I heard a news media report that Gabby had died. I wept. Like a baby I wept. I did not know where such deep emotion came from. Then the news media reported she had not died. I was relieved beyond words. I cannot wait for the day when she once again walks in to the cafe and smiles and hugs me.

I can only imagine that it must be infinitely greater to be in the presence of our LORD and Saviour Jesus Christ and receive that hug and smile. My spirit yearns for that and I pray that I would weep the tears of a thousands years, being completely cleansed and emptied, then be lifted up by God and set in a place where I would experience no confusion, no saddness, no pain and feel an unexpressable joy that would last forever. Amen!

There is a chasm there. The distance from the one point to the other point. Can it only be acheived by my bodily death; moving into the presence of our LORD? Although it escapes me I know that in essence that is what has to happen. I must die to this world and the things of this world and the ways of this world in order to live for God! The temptations are great! They are overwhelming! They are innumerable! And they are on all sides of me.  I get trapped in them and ensnared and I struggle with them fiercely!

I know the answers are in God's Word. I believe every single one of them. I pray for discernment and wisdom and strength and grace to overcome this world and live for Jesus! I am afraid.

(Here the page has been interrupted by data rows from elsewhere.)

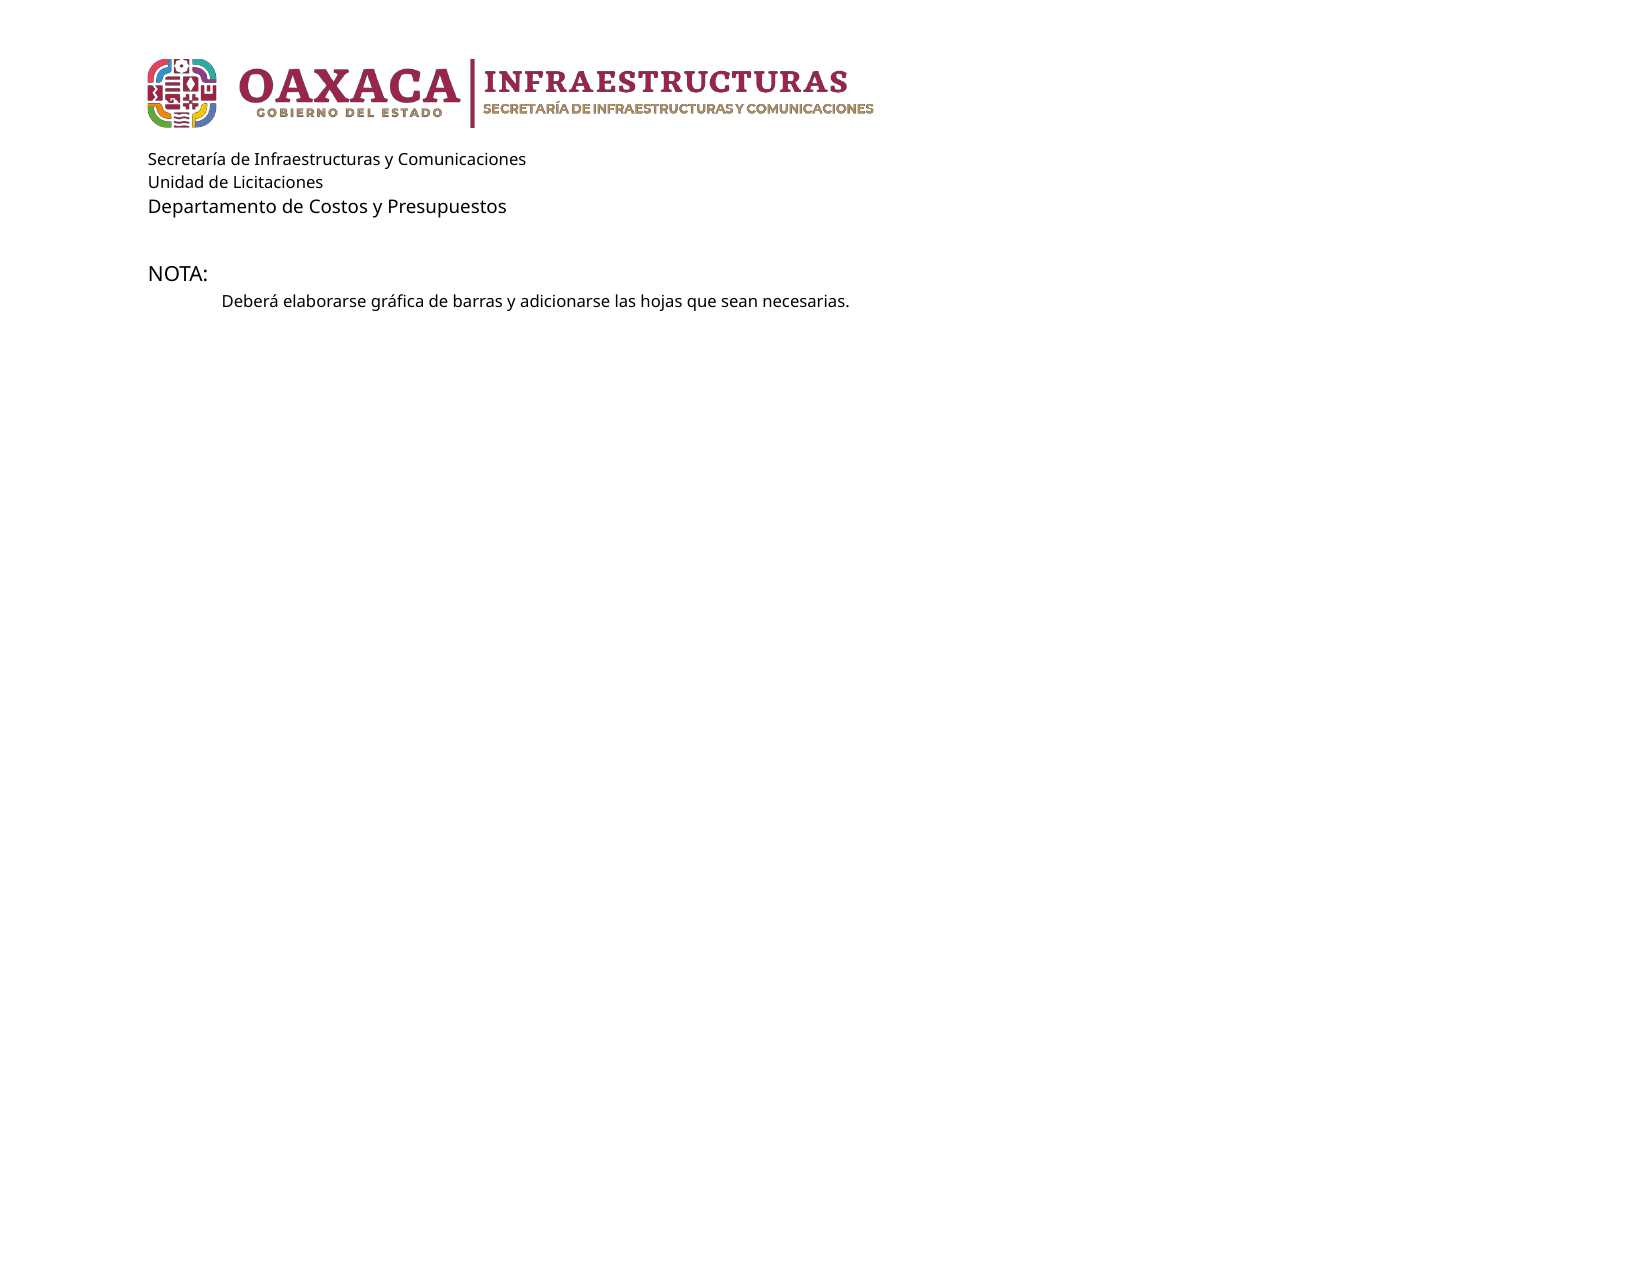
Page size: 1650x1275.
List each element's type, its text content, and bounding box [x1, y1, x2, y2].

text NOTA: [148, 259, 1489, 288]
text Deberá elaborarse gráfica de barras y adicionarse las hojas que sean necesarias. [148, 290, 1489, 313]
picture [147, 59, 898, 130]
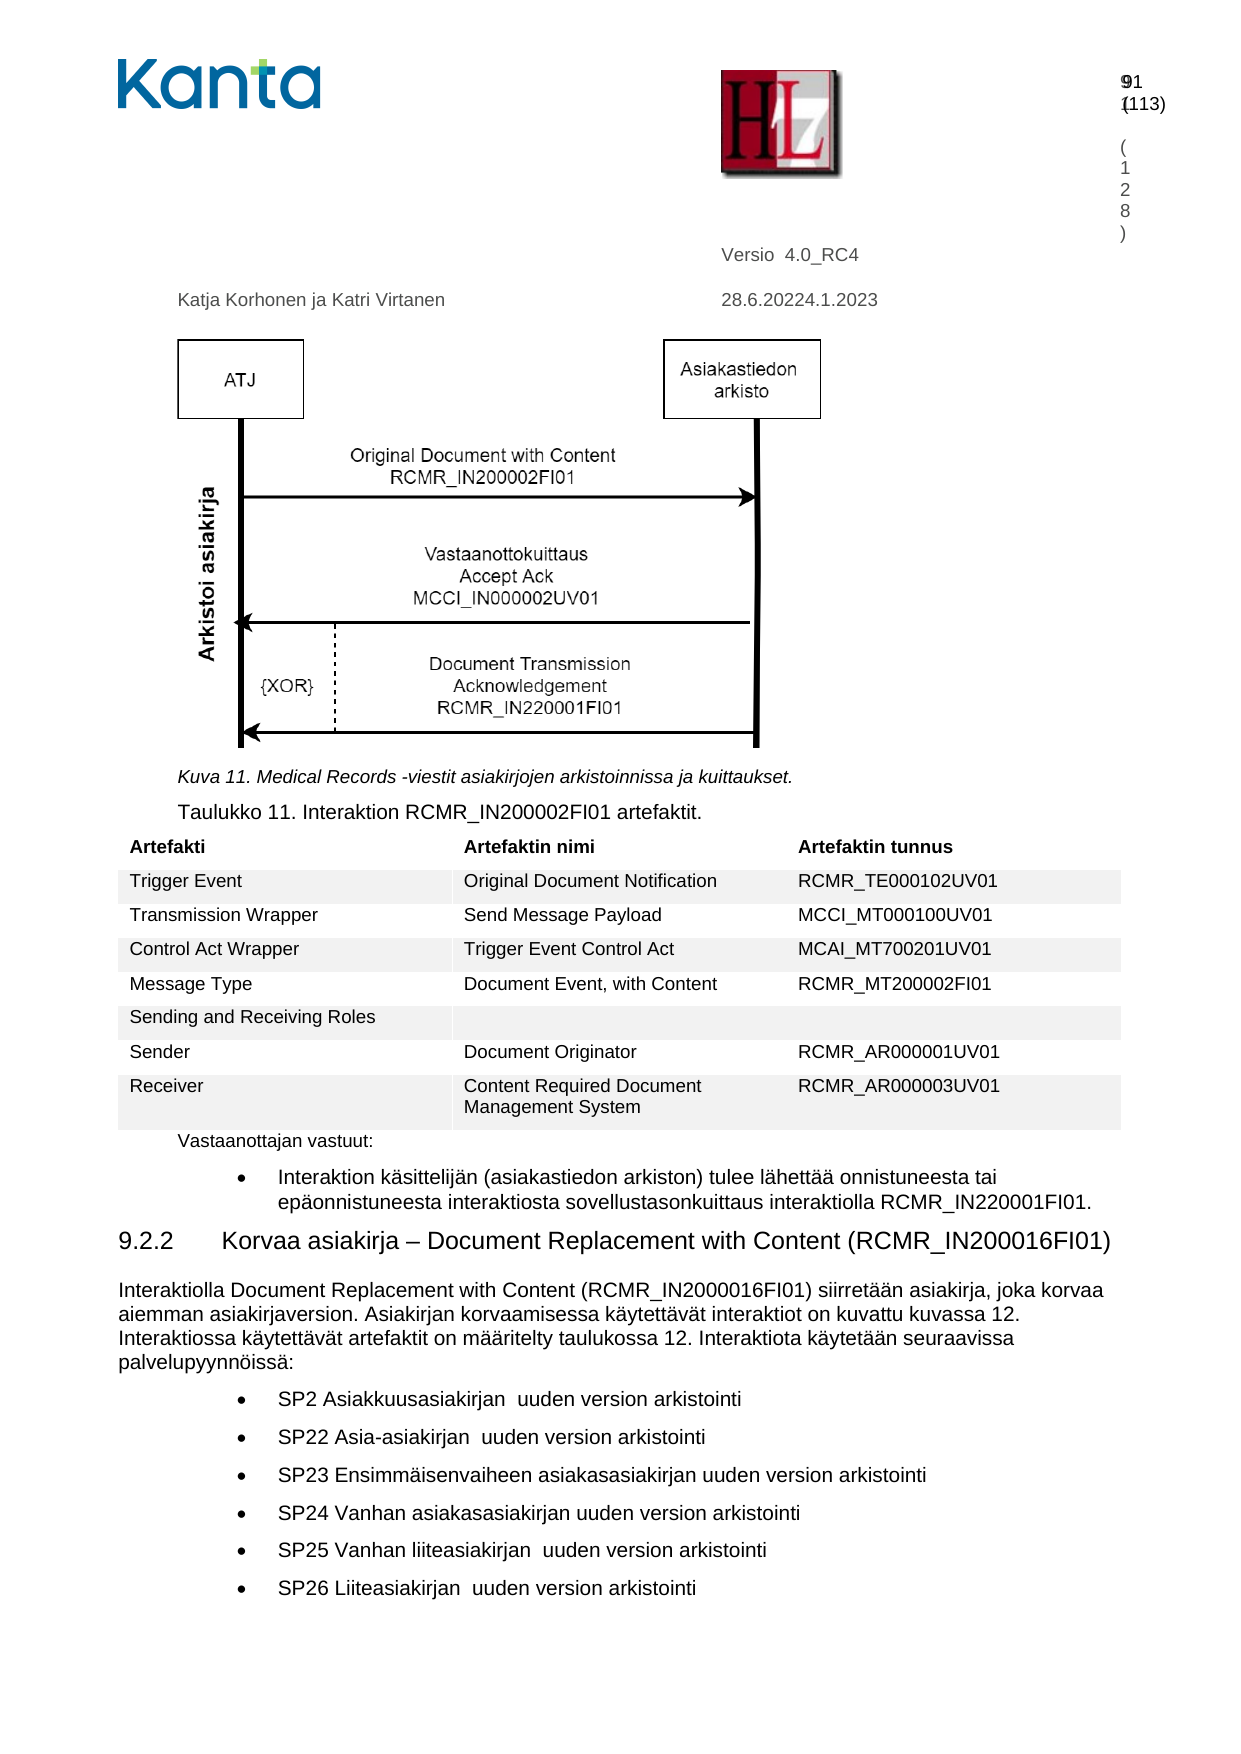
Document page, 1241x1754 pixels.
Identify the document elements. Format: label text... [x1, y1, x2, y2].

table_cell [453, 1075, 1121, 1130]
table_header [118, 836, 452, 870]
list SP25 Vanhan liiteasiakirjan uuden version arkistointi [236, 1538, 1122, 1563]
text Interaktiolla Document Replacement with Content (RCMR_IN2000016FI01) siirretään asiakirja, joka korvaa aiemman asiakirjaversion. Asiakirjan korvaamisessa käytettävät interaktiot on kuvattu kuvassa 12. Interaktiossa käytettävät artefaktit on määritelty taulukossa 12. Interaktiota käytetään seuraavissa palvelupyynnöissä: [118, 1278, 1122, 1373]
subtitle Korvaa asiakirja – Document Replacement with Content (RCMR_IN200016FI01) [118, 1226, 1122, 1255]
list SP26 Liiteasiakirjan uuden version arkistointi [236, 1576, 1122, 1601]
list SP24 Vanhan asiakasasiakirjan uuden version arkistointi [236, 1500, 1122, 1525]
list SP2 Asiakkuusasiakirjan uuden version arkistointi [236, 1386, 1122, 1411]
picture [721, 70, 844, 179]
list SP22 Asia-asiakirjan uuden version arkistointi [236, 1424, 1122, 1449]
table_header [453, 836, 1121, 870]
list SP23 Ensimmäisenvaiheen asiakasasiakirjan uuden version arkistointi [236, 1462, 1122, 1487]
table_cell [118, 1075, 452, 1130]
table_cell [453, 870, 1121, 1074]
picture [177, 339, 821, 753]
text Kuva 11. Medical Records -viestit asiakirjojen arkistoinnissa ja kuittaukset. [177, 766, 1122, 787]
list Interaktion käsittelijän (asiakastiedon arkiston) tulee lähettää onnistuneesta tai epäonnistuneesta interaktiosta sovellustasonkuittaus interaktiolla RCMR_IN220001FI01. [236, 1164, 1122, 1213]
text Taulukko 11. Interaktion RCMR_IN200002FI01 artefaktit. [177, 799, 1122, 823]
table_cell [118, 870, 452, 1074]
picture [118, 59, 321, 109]
text Vastaanottajan vastuut: [177, 1130, 1122, 1152]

The old self has been around a long time and I was really good at being me. I fear the ridicule and scorn that will come from the world. I look to Jesus, the apostles and the martyrs and I feel ashamed. I do nothing and they gave all!

Am I willing to give all? I want to give all. I feel it burning inside me! Yet I stay in my comfortable surroundings and think about giving all.

LORD, light my path and open my eyes; grant me courage and opportunity; let my heart not fail. Amen!